Task requirements:
Reading the data below, count the lines that carry the string "Greetings". Give nothing but the count.
Start of Extracted entries
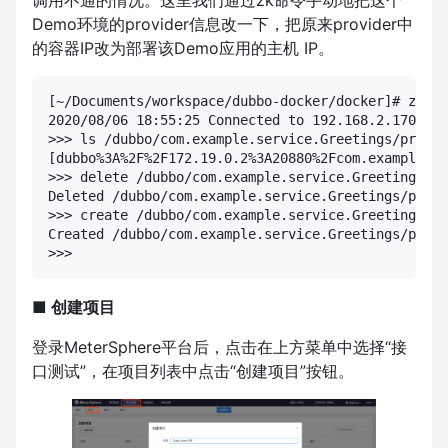
调用不通的情况。这里我们通过zk命令手动地把这个
Demo环境的provider信息改一下，把原来provider中
的容器IP改为部署该Demo应用的主机 IP。
[~/Documents/workspace/dubbo-docker/docker]# zkcli
2020/08/06 18:55:25 Connected to 192.168.2.170:218
>>> ls /dubbo/com.example.service.Greetings/provid
[dubbo%3A%2F%2F172.19.0.2%3A20880%2Fcom.example.se
>>> delete /dubbo/com.example.service.Greetings/pr
Deleted /dubbo/com.example.service.Greetings/provi
>>> create /dubbo/com.example.service.Greetings/pr
Created /dubbo/com.example.service.Greetings/provi
■ 创建项目
登录MeterSphere平台后，点击在上方菜单中选择“接
口测试”，在项目列表中点击“创建项目”按钮。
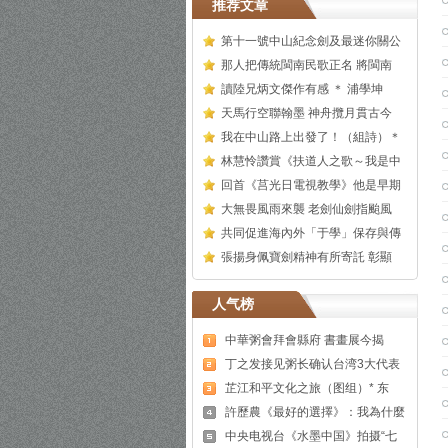
推荐文章
第十一號中山紀念劍及最迷你關公
那人把傳統閩南民歌正名 將閩南
讀陸兄炳文傑作有感 ＊ 浦學坤
天馬行空聯翰墨 神舟攬月貫古今
我在中山路上出發了！（組詩）＊
林慧怜讚賞《扶道人之歌～我是中
回首《莒光日電視教學》他是早期
大無畏風雨來襲 老劍仙劍指颱風
共同促進海內外「于學」保存與傳
張揚身佩寶劍精神有所寄託 彰顯
人气榜
中華粥會拜會縣府 書畫展今揭
丁之发接见粥长确认台湾3大代表
芷江和平文化之旅（图组）* 东
許歷農《最好的選擇》：我為什麼
中央电视台《水墨中国》拍摄“七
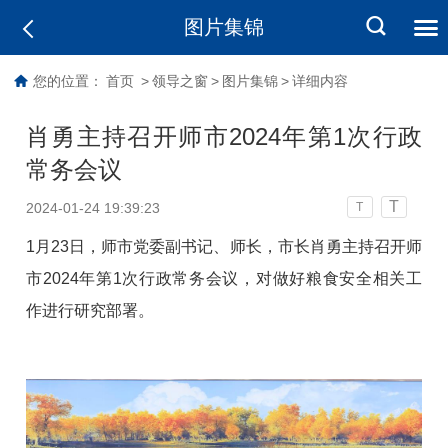
图片集锦
您的位置：
首页
>
领导之窗
>
图片集锦
>
详细内容
肖勇主持召开师市2024年第1次行政
常务会议
T
2024-01-24 19:39:23
T
1月23日，师市党委副书记、师长，市长肖勇主持召开师
市2024年第1次行政常务会议，对做好粮食安全相关工
作进行研究部署。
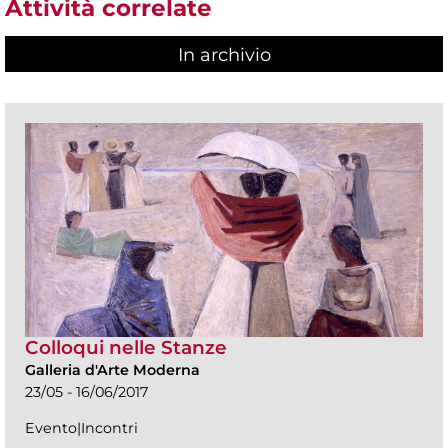
Attività correlate
In archivio
Colloqui nelle Stanze
Galleria d'Arte Moderna
23/05 - 16/06/2017
Evento|Incontri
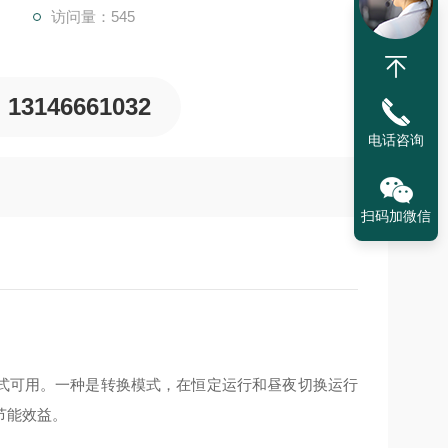
访问量：545
13146661032
电话咨询
扫码加微信
种控制模式可用。一种是转换模式，在恒定运行和昼夜切换运行
节能效益。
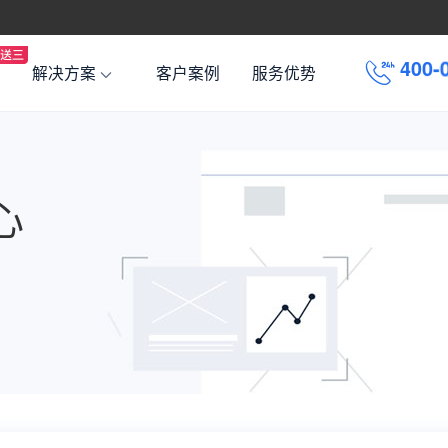
4
0
0
-
解决方案
客户案例
服务优势
心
End of Extracted entries
Exercise answer:
5